In 1975, as a newly minted PhD who had just published my first paper on group selection, I was invited by Science magazine to review a book by Michael Gilpin titled Group Selection in Predator Prey Communities. Gilpin was one of the first biologists to appreciate the importance of what Stuart Kauffman would call "the sciences of complexity." In his book, he was claiming that complex interactions could make group selection a more important evolutionary force than the vast majority of biologists had concluded on the basis of more simple mathematical models.
Some background: Group selection refers to the evolution of traits that increase the fitness of whole groups, compared to other groups. These traits are often selectively disadvantageous within groups, creating a conflict between levels of selection. Group selection requires the standard ingredients of natural selection-a population of groups, that vary in their phenotypic properties in a heritable fashion, with consequences for collective survival and reproduction. Standard population genetics models give the impression that groups are unlikely to vary unless they are initiated by small numbers of individuals with minimal migration among groups during their existence.
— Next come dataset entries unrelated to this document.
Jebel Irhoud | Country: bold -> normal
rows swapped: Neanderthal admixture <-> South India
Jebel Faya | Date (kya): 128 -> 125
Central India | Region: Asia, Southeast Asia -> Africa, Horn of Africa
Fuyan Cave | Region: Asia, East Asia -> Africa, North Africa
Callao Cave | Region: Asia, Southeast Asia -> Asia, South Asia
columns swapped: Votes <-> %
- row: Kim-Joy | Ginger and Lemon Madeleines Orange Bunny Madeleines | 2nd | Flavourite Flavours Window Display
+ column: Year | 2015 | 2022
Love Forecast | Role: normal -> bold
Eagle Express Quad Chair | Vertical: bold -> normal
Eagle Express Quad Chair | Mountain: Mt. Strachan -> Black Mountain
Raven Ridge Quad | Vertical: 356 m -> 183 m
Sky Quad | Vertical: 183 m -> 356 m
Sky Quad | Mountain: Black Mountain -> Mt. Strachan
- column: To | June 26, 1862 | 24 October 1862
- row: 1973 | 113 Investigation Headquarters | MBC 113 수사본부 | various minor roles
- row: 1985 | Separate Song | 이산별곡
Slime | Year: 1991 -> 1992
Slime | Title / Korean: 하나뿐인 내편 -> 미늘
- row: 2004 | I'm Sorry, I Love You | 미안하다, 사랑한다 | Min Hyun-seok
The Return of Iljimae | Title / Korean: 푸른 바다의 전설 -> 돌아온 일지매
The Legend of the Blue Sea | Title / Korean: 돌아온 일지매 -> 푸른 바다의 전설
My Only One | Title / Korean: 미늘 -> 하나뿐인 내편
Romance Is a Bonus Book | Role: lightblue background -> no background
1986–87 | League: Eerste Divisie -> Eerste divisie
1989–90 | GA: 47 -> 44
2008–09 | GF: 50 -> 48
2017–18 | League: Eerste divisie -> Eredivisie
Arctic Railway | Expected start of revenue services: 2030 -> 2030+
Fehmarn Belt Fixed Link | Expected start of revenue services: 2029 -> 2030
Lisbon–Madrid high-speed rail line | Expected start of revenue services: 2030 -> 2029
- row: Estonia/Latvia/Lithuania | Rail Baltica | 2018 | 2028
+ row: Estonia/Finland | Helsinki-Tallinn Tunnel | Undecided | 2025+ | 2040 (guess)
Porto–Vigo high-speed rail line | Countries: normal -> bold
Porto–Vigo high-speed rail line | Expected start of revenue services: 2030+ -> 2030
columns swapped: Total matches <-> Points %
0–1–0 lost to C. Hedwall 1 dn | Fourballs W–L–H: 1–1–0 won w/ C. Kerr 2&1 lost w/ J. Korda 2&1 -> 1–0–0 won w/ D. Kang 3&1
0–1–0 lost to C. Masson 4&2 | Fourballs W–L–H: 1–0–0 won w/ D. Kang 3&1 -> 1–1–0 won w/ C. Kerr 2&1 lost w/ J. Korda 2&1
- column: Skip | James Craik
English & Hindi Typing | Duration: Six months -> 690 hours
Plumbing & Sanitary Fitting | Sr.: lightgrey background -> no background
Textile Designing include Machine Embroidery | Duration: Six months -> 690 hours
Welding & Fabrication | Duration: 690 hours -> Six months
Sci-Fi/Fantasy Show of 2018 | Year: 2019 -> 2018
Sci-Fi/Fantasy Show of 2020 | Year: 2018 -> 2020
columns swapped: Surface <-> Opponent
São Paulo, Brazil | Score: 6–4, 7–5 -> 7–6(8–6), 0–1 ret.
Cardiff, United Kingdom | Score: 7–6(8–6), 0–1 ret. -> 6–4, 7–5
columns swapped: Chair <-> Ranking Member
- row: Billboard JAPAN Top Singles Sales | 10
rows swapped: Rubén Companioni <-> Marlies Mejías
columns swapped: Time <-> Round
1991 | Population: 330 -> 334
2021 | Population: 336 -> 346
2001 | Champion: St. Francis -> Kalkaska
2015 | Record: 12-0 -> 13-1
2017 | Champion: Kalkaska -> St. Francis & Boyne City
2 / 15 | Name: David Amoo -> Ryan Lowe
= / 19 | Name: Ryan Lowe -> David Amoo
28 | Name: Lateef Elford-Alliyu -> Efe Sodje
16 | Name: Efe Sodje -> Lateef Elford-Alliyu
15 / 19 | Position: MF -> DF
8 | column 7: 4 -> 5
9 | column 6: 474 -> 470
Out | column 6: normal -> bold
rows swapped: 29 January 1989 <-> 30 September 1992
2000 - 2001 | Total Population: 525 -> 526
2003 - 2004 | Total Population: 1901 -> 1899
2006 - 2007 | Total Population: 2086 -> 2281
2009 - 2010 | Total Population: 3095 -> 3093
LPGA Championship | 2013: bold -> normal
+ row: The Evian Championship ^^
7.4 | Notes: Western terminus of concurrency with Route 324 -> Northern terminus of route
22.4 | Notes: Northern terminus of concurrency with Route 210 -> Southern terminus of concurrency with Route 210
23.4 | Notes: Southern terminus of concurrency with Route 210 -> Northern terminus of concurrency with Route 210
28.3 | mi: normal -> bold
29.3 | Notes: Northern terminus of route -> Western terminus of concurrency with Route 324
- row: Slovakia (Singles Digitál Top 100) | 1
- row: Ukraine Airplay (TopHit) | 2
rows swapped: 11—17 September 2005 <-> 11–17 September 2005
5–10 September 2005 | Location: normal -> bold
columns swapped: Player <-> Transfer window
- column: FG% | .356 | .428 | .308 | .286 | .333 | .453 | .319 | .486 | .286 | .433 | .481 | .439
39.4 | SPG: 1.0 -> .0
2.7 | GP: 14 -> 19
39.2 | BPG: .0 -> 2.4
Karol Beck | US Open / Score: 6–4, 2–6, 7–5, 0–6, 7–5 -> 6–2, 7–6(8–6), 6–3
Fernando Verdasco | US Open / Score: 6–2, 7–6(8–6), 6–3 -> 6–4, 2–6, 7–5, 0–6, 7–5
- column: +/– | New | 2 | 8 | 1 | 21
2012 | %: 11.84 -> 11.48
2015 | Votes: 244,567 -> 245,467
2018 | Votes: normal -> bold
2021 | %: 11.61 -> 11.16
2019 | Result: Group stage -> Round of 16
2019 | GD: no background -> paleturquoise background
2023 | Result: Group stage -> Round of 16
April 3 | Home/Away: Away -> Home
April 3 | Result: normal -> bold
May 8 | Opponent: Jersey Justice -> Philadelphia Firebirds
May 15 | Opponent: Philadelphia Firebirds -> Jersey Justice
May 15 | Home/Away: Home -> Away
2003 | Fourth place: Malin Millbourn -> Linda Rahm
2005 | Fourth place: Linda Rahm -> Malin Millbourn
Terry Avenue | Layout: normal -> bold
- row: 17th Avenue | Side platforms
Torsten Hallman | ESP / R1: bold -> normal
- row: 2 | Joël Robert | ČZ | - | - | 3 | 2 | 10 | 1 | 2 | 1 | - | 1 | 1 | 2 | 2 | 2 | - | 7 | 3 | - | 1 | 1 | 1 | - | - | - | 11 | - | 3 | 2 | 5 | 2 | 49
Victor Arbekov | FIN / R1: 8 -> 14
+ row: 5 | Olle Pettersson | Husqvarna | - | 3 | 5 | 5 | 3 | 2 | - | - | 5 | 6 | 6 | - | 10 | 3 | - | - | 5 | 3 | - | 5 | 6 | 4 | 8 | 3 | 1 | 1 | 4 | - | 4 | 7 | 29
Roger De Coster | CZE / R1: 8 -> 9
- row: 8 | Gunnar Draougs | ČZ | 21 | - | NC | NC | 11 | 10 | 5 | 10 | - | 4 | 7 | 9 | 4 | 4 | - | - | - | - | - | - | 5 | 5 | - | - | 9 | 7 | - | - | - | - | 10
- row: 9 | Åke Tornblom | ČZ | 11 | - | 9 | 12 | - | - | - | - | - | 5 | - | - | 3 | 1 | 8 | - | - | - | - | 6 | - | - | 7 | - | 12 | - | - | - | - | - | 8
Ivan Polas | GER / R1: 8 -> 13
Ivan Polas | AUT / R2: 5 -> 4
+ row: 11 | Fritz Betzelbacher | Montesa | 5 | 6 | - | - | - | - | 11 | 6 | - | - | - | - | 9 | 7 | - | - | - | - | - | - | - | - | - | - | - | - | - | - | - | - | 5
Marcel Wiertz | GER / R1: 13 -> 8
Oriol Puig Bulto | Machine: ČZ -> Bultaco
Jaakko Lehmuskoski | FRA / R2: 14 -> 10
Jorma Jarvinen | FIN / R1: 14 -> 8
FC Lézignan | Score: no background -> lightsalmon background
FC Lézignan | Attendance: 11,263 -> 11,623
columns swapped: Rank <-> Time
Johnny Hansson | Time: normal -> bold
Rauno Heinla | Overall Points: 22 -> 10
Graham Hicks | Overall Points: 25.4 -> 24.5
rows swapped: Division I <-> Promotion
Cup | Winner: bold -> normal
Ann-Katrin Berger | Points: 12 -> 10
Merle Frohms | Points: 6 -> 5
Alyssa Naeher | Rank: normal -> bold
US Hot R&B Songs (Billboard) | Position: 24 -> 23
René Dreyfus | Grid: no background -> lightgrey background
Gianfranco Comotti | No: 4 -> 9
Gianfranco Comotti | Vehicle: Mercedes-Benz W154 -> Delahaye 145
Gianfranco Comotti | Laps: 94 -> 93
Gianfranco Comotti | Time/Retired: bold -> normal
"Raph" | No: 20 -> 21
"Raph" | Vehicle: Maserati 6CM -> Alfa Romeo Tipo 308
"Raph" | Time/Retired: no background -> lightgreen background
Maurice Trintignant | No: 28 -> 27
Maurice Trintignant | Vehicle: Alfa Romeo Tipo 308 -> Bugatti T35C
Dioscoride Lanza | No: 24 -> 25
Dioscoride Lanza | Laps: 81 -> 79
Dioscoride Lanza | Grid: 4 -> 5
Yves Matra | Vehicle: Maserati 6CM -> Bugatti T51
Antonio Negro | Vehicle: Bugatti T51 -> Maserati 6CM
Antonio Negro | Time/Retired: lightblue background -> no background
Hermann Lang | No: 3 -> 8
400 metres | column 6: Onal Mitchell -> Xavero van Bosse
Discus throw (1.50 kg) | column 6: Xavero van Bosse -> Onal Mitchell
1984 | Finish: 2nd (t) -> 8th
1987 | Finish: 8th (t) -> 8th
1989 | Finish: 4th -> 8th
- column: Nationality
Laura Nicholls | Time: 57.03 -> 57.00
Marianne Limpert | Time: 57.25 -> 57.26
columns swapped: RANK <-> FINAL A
This kind of reasoning turned group selection into a pariah concept in the 1960's , taught primarily as an example of how not to think. I had become convinced that group selection could be revived for smaller, more ephemeral groups that I called "trait groups." Gilpin was suggesting that group selection could also be revived for larger, geographically isolated groups on the basis of complex interactions.
Gilpin focused on the most famous conjecture about group selection, advanced by V.C. Wynne-Edwards in 1962, that animals evolve to avoid overexploiting their resources. Wynne-Edwards had become an icon for everything that was wrong and naïve about group selection. Gilpin boldly proposed that animals could indeed evolve to "manage" their resources, based on non-linearities inherent in predator-prey interactions. As resource exploitation evolves by within-group selection, there is not a gradual increase the probability of extinction. Instead, there is a tipping point that suddenly destabilizes the predator-prey interaction, like falling off a cliff. This discontinuity increases the importance of group selection, keeping the predator-prey interaction in the zone of stability.
I didn't get it. To me, Gilpin's model required a house-of-cards of assumptions, a common criticism leveled against earlier models of group selection. I therefore wrote a tepid review of Gilpin's book. I was probably also influenced by a touch of professional jealousy, as someone who myself was trying to acquire a reputation for reviving group selection!
I didn't get the complexity revolution until I read James Gleik's Chaos: Making A New Science, which I regard as one of the best books ever written about science for a general audience. Suddenly I realized that as complex systems, higher-level biological units such as groups, communities, ecosystems, and human cultures would almost certainly vary in their phenotypic properties and that some of this phenotypic variation might be heritable. Complexity theory became a central theme in my own research.
As one experimental demonstration, William Swenson (then my graduate student) created a population of microbial ecosystems by adding 1 ml of pond water from a single, well-mixed source to test tubes containing 29 ml of sterilized growth medium. This amount of pond water includes millions of microbes, so the initial variation among the test tubes, based on sampling error, was vanishingly small. Nevertheless, within four days (which amounts to many microbial generations) the test tubes varied greatly in their composition and phenotypic properties, such as the degradation of a toxic compound that was added to each test tube. Moreover, when the test tubes were selected on the basis of their properties to create a new generation of microbial ecosystems, there was a response to selection. We could select whole ecosystems for their phenotypic properties (in our case, to degrade a toxic compound), in exactly the same way that animal and plant breeders are accustomed to selecting individual organisms!
These results are mystifying in terms of models that assume simple interactions but make perfect sense in terms of complex interactions. Most people have heard about the famous "butterfly effect" whereby an infinitesimal change in initial conditions becomes amplified over the course of time for a complex physical system such as the weather. Something similar to the butterfly effect was occurring in our experiment, amplifying infinitesimal initial differences among our test tubes into substantial variation over time. A response to selection in the experiments is proof that variation caused by complex interactions can be heritable.
Thanks in large part to complexity theory, evolutionary biologists are once again studying evolution as a multi-level process that can evolve adaptations above the level of individual organisms. I welcome this opportunity to credit Michael Gilpin for the original insight.